James lowered his attention to his cold coffee, lest she see the desire flaring in his eyes. Though he’d only ever tasted her lips, she’d always had the ability to send his lust soaring with a tilt of her head, a twitch of her bottom, a look from those blue eyes, both innocent and seductive at once.
Regine was more delectable than she’d been as a fresh-faced girl of eighteen. She possessed a woman’s refined features and curved form now. Impossibly more exquisite and alluring than the last time he’d seen her, tears streaming from those mesmerizing eyes as he turned his back, refusing to listen to her reasons for marrying Heartwaite. The paunchy, old geezer.
James damn well knew the why of it…
Prestige. Wealth. Position. None of which he could’ve given her. Then.
Why settle for an impoverished vicar’s son? A man newly hired as the lowest ranking employee in a solicitor’s office? Well, there had been two clerks who ranked lower.
And now, James was a partner in that same firm, and if he didn’t say so himself, a damned exceptional lawyer, to boot. His clientele was very exclusive, and his fees very expensive since making partner.
/> Except he also offered his services pro bono. Often enough, truth to tell, to raise the grizzled eyebrows of his senior associates. Once a month, he opened the office on a Saturday and dispensed free legal advice.
If Regine knew, she’d approve. At least the Regine of old would have. He wasn’t sure about the richly garbed duchess sitting mere feet from him.

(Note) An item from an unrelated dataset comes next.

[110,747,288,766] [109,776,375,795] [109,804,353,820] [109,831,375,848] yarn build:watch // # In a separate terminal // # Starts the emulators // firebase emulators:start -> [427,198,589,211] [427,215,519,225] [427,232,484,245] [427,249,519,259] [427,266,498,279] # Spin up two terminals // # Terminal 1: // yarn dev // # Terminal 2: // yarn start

A thousand questions he wanted to ask her tapped at his tongue. A thousand things he wanted to say. Things he’d said to himself at least a thousand times these past eight years. Things he’d raged at the heavens a time or two or a hundred, as well.
And yet, he remained silent, unlike the garrulous ladies in the corner who kept sending inquisitive glances his way. Hopefully, their idle tongues wouldn’t carry gossip about Regine. She really oughtn’t to have sat with him. It gave the appearance of a lovers’ clandestine tête-à-tête.
At one time, he and Regine talked so effortlessly about everything. Now an awkwardness existed between them. Eight years in which the chasm had grown ever-wider and filled with uncertainty. Pain. Distrust. Loss. Unbearable loss.
He’d barely functioned the first few months after she’d married and left England. Only by pouring all of his energy and focus into becoming a solicitor had kept the heartbreak from snapping his reason. Well, after he’d stopped drinking himself into a stupor each night. He never wanted to experience that agony again. He wouldn’t survive a second time.
A clock on a shelf near the door chimed the hour, and Regine glanced over her shoulder. “Is that truly the time? Gracious, Juliet will be fretting. I promised to be home with her new spectacles in time for tea.”
She swiftly patted her mouth, and after fishing around inside her reticule, withdrew a letter and a timepiece before locating the coins she sought and placed them on the table.
Did she think he’d expect her to pay? What kind of a cad did she believe him? “I intended to see to your refreshments, Regine.”
She raised her uncertain azure gaze to his. Her eyes had been the first thing he’d noticed about her, as a young girl of perhaps three or four. Wide and round. Clear and bright and an impossible shade of pale blue. Like a frosty morning sky.